Lancaster is the latest of nearly a dozen Ohio municipalities to introduce or approve ordinances to either ban or place a moratorium on medical-marijuana businesses, including cultivators, processors and retail dispensaries.

Upper Arlington wants to know what its options are. City Attorney Jeanine Hummer said the city council has asked her to provide information about what the city is legally able to do, including adopting a ban or a moratorium. No legislation has been introduced.

Johnstown, on the other hand, put out the welcome mat. The Licking County village has approved a resolution that encourages medical-marijuana businesses as long as they comply with state and local laws and zoning. The owner of a local plant-oil-extractions business that is focused on the out-of-state marijuana industry wants to convert part of the Johnstown Business Park into a medical-marijuana campus now that the Ohio law has taken effect.

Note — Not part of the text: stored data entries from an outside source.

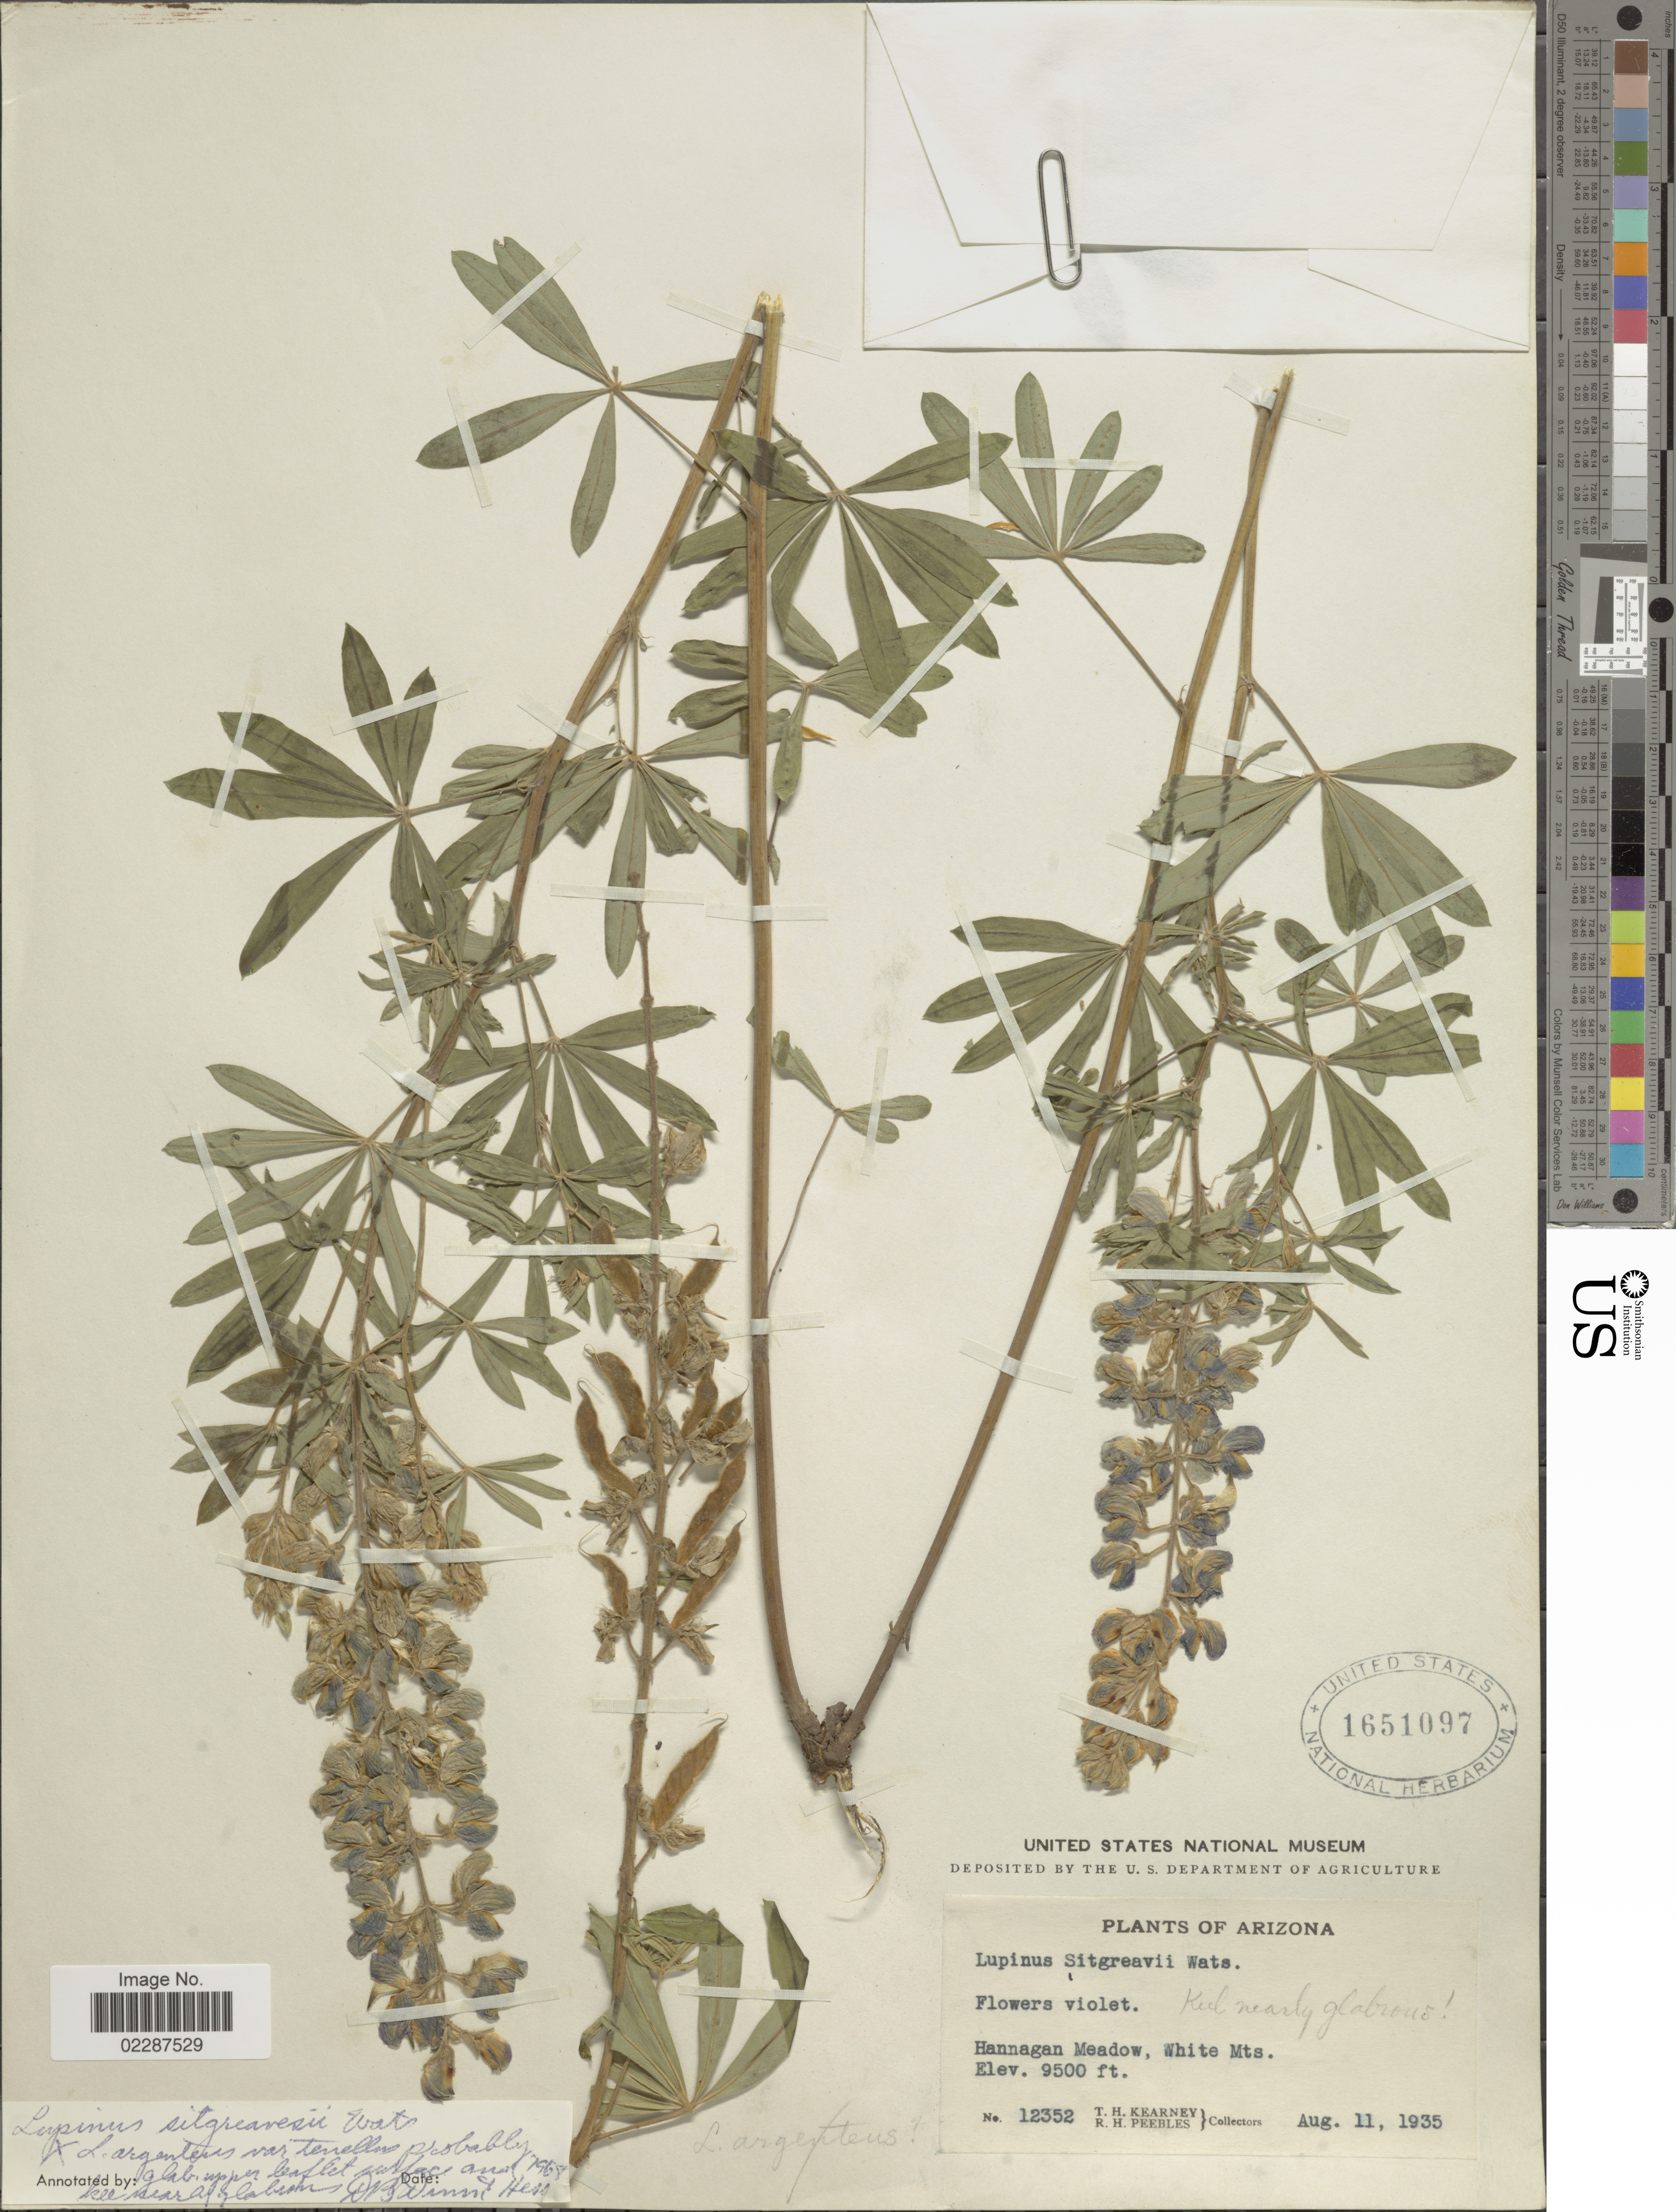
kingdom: Plantae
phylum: Tracheophyta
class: Magnoliopsida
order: Fabales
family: Fabaceae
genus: Lupinus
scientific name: Lupinus sitgreavesii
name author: S. Watson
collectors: T. H. Kearney & R. H. Peebles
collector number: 12352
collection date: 1935-08-11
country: United States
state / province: Arizona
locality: Hannagan Meadow, White Mts.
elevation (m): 2896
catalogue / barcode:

The law, which took effect Sept. 8, allows patients to use doctor-recommended medical marijuana, and it provides for the plant’s regulated cultivation, processing and sale. The law prohibits operations within 500 feet of a school, library, church, playground or park. It also allows municipalities to enact regulations banning or limiting medical-marijuana operations.

Communities are still reacting to it and wondering how it will affect them.

Among the communities that have moved to adopt bans or moratoriums, their reasons vary. Some don’t agree philosophically with the new state law and don’t think that local pot dispensaries would conform to the community’s values, said Kent Scarrett, executive director of the Ohio Municipal League.

Some communities want to wait until the state has worked out the rules and other details of carrying out the new law. Medical marijuana is not expected to be available for 18 months to two years pending those rules. Four state entities — the Ohio Department of Commerce, the Ohio Board of Pharmacy, the State Medical Board and an appointed advisory committee — will oversee different parts of the medical-marijuana system.

Lakewood, Rocky River, North Canton, Dover and New Philadelphia in northeastern Ohio have initiated or approved bans or moratoriums, as have Beavercreek, Troy, Piqua and Lima in western Ohio.

The Lancaster City Council is considering a ban, as suggested by the police chief and the commander of the multicounty Major Crimes Unit. They cited safety concerns, including impaired driving by marijuana users.

But the legislation could be changed to a one-year moratorium, as suggested by the Lancaster-Fairfield County Chamber of Commerce.

“There are too many question marks at this juncture,” said city Law Director Randall Ullom. “A ban is probably the safest position for Lancaster to take at this juncture. A revisiting can take place at a later date.”

Steve Rauch, pastor of Pleasant Chapel Church of God, told the city council at a public hearing on Sept. 12 that he fears that more marijuana use would lead more people into cocaine and heroin. He asked council members to ban dispensaries in Lancaster.

Most of those who spoke, however, told council members that they want dispensaries open as soon as possible. Resident Stacy Donaldson, wearing dark glasses for her glaucoma and leaning on a cane for her multiple scleroris, said “two or three hits of marijuana” helps relieve her pain.

“I don’t look for pity,” she said, “but unless you’ve walked a mile in someone’s shoes with (pain), you have no clue.”

The city council is expected to vote on the proposed ban this month.